Vielleicht war es das, was sie immer schon gespürt hatte. Die Magie, die im Eis steckte.
Eine ganz besondere Macht.
Den Winter in Spitzbergen zu verbringen, das hatte für Grischa nach leicht verdientem Geld geklungen.
Verglichen mit dem Walfang bedeutete es auch leichte Arbeit. Von der Hütte im Fjord, tief in die Küste hineingeschnitten und von Berghängen beschützt, fuhren sie mit Hundeschlitten in das Inselinnere, in unzugänglicherem Gelände auf Skiern, um die Fallen zu leeren; Holzkisten, deren simpler Mechanismus die Polarfüchse mit einem Stein erschlug.
An Ort und Stelle weideten sie die Tiere aus und nahmen nur die gesäuberten Felle mit zurück, um mit dem Geruch von Blut, Innereien und rohem Fleisch keinen Eisbären zur Hütte zu locken. Die Männer selbst lebten von mitgebrachtem Zwieback und Stockfisch, von frischem Fang und den kurzbeinigen und stämmigen Rentieren der Insel.
Es war die Polarnacht, die Grischa unterschätzt hatte. Im Dunkeln verließen sie die Hütte, holten im Dunkeln ihre Beute ein und kehrten immer noch im Dunkeln in den Fjord zurück.
Ein Zustand fortwährender Blindheit, kaum erhellt vom blassen Licht der Sterne, Lampenlicht und dem Flackern des Feuers. Nicht mehr als zittrige Fünkchen in der weiten Finsternis, leer und still.
So etwas wie Zeit gab es nicht, und der Mond, der sich ab und zu sehen ließ, leuchtete zu schwach, um in der endlosen Schwärze eine Prägung zu hinterlassen.
Nach Freiheit und Abenteuer hatte es sich angehört, stattdessen fühlte sich Grischa hier eingekerkert. Scharf bewacht von den Eisbären, die draußen herumstreunten, bleiche Geister in der Landschaft aus Schnee und Fels, gierig nach eigener Beute, gleichgültig, ob Tier oder Mensch.
Und es gab kein Entkommen. Vor März würde das Packeis nicht aufbrechen, vielleicht auch erst im April. Sogar das Licht würde früher zurückkehren als ein Schiff, auf dem die Männer die Insel verlassen konnten.

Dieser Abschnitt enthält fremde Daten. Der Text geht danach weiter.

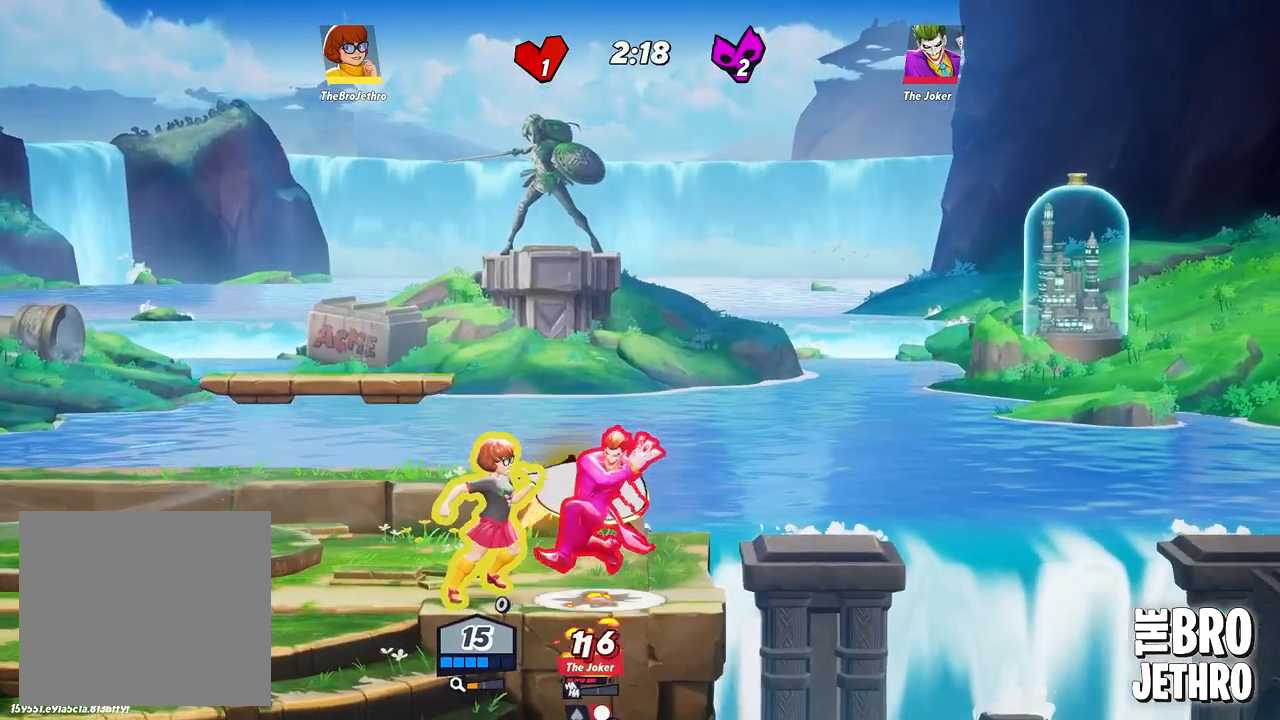
{"dt_ms": 500, "buttons": ["SQUARE", "L3"], "left_stick": "right", "events": [[17, "SQUARE", "down"], [83, "SQUARE", "up"], [167, "SQUARE", "down"], [233, "SQUARE", "up"], [317, "SQUARE", "down"], [383, "SQUARE", "up"], [467, "SQUARE", "down"]]}
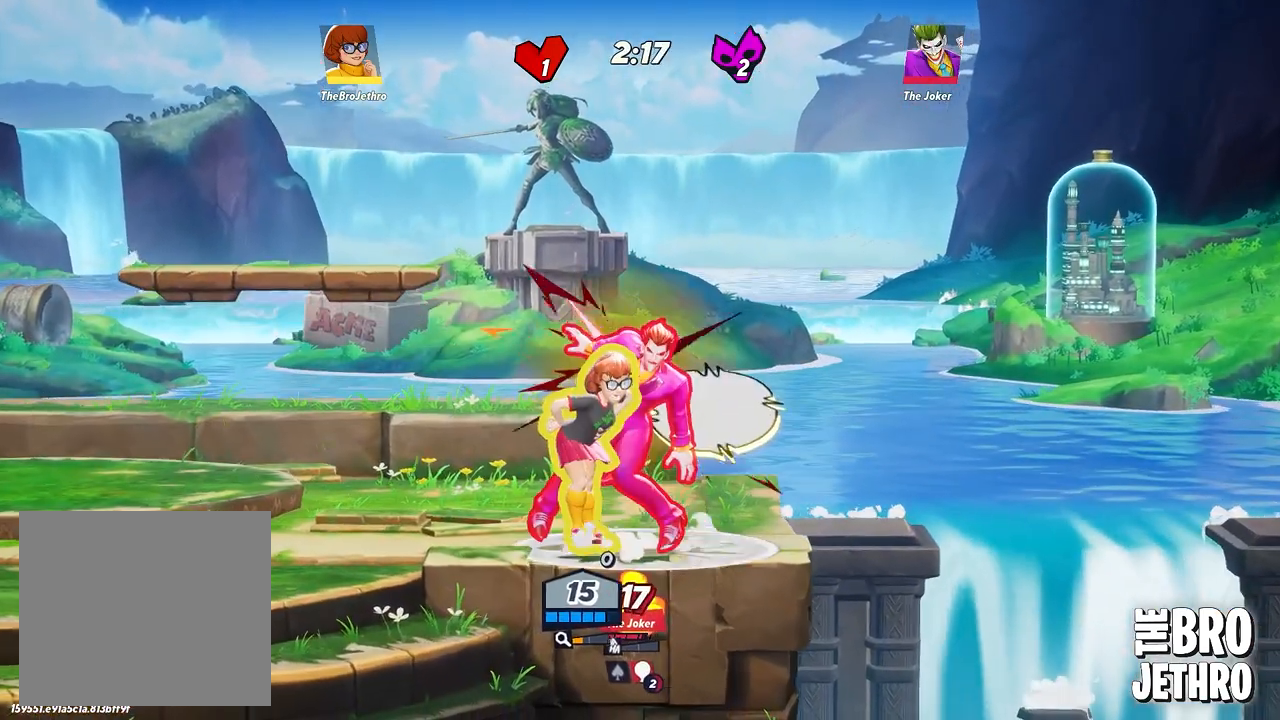
{"dt_ms": 500, "buttons": ["L3"], "left_stick": "right", "events": [[33, "SQUARE", "up"], [117, "SQUARE", "down"], [200, "SQUARE", "up"], [283, "SQUARE", "down"], [333, "SQUARE", "up"], [417, "SQUARE", "down"], [500, "SQUARE", "up"]]}
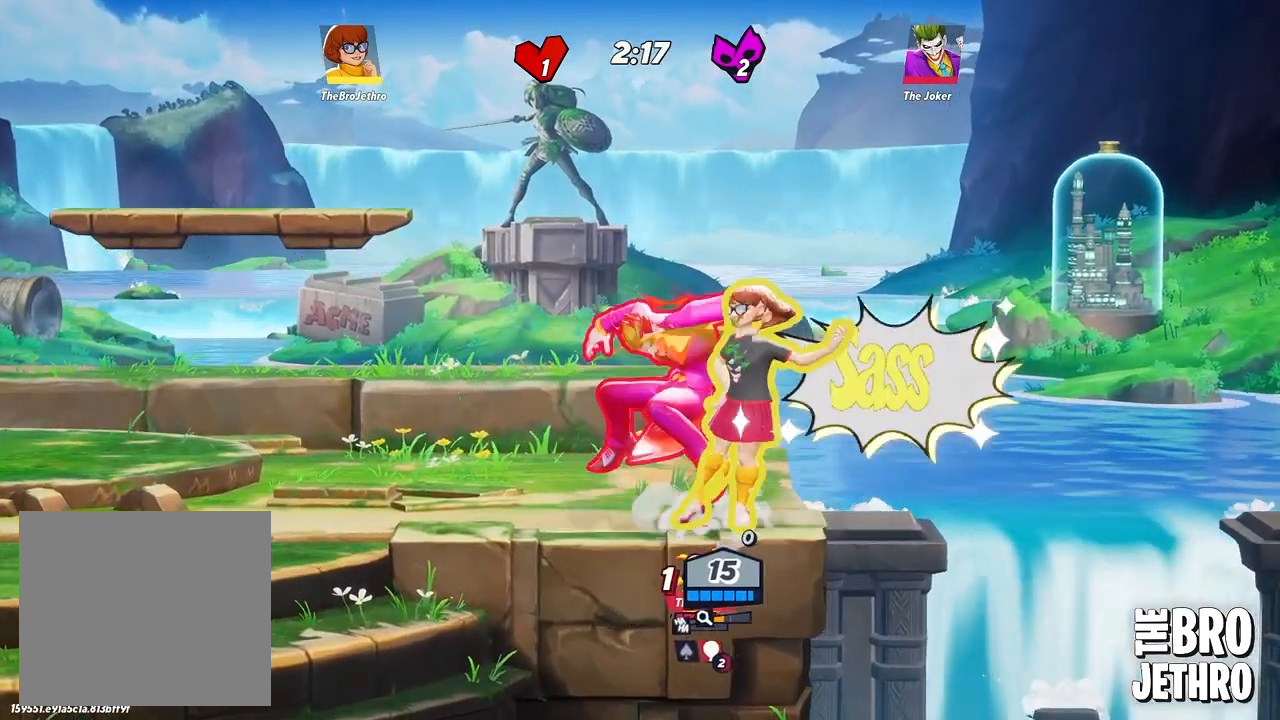
{"dt_ms": 500, "buttons": ["CIRCLE"], "left_stick": "left", "events": [[67, "SQUARE", "down"], [167, "SQUARE", "up"], [217, "SQUARE", "down"], [283, "L3", "up"], [317, "SQUARE", "up"], [350, "left_stick", "left"], [467, "CIRCLE", "down"]]}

Einmal hatten sie einen Eisbären gesehen, ganz aus der Nähe, draußen bei den Fuchsfallen, in einer Senke zwischen den Bergen.
Vielmehr seine Bewegungen hatten sie gesehen, weiß auf weiß in finsterer Nacht, ein merkwürdig umgekehrtes Schattenspiel. Wegen der Überreste der Füchse war er gekommen, vielleicht hatte er auch auf die Männer gewartet. Er war so nahe, dass Grischa seinen Atem hören konnte, sein Zögern spürte.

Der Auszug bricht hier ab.